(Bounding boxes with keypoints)
┄┄┄┄┄┄

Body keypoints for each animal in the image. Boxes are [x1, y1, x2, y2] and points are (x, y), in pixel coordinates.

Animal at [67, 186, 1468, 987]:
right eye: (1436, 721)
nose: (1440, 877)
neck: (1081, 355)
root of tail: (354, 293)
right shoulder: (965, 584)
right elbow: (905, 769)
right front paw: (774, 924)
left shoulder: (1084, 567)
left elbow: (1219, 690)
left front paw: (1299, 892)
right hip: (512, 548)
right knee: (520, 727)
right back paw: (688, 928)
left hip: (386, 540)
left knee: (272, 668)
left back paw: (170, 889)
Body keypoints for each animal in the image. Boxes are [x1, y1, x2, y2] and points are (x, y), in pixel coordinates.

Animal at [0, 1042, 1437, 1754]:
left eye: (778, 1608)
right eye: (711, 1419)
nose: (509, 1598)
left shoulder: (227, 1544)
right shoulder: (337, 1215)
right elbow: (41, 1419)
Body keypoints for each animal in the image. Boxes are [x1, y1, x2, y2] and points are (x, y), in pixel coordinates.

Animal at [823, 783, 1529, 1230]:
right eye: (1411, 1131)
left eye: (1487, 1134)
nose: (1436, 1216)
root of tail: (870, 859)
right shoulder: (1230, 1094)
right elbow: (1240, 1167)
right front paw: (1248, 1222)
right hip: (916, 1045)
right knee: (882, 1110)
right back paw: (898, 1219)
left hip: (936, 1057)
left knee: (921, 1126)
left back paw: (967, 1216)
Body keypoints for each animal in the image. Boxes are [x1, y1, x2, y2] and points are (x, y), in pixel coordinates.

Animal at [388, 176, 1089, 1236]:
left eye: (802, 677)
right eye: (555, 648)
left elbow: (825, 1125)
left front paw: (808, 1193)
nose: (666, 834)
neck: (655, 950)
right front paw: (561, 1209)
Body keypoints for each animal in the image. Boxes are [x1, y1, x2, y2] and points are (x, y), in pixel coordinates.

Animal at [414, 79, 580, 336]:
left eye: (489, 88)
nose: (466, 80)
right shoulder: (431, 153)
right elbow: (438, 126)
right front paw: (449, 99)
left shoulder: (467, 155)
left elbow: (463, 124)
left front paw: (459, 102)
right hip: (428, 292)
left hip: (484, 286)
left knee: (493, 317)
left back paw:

┄┄┄┄┄┄

= Task statement =
Reproduce exactly the entries above, limited to the lines from the one with "left hip: (386, 540)" through the one with "right back paw: (898, 1219)", both included.

= Result below =
left hip: (386, 540)
left knee: (272, 668)
left back paw: (170, 889)
Body keypoints for each animal in the image. Boxes are [x1, y1, x2, y2] and points are (x, y), in pixel coordinates.

Animal at [0, 1042, 1437, 1754]:
left eye: (778, 1608)
right eye: (711, 1419)
nose: (509, 1598)
left shoulder: (227, 1544)
right shoulder: (337, 1215)
right elbow: (41, 1419)
Body keypoints for each animal in the image. Boxes are [x1, y1, x2, y2] and points are (x, y), in pixel coordinates.

Animal at [823, 783, 1529, 1230]:
right eye: (1411, 1131)
left eye: (1487, 1134)
nose: (1436, 1216)
root of tail: (870, 859)
right shoulder: (1230, 1094)
right elbow: (1240, 1167)
right front paw: (1248, 1222)
right hip: (916, 1045)
right knee: (882, 1110)
right back paw: (898, 1219)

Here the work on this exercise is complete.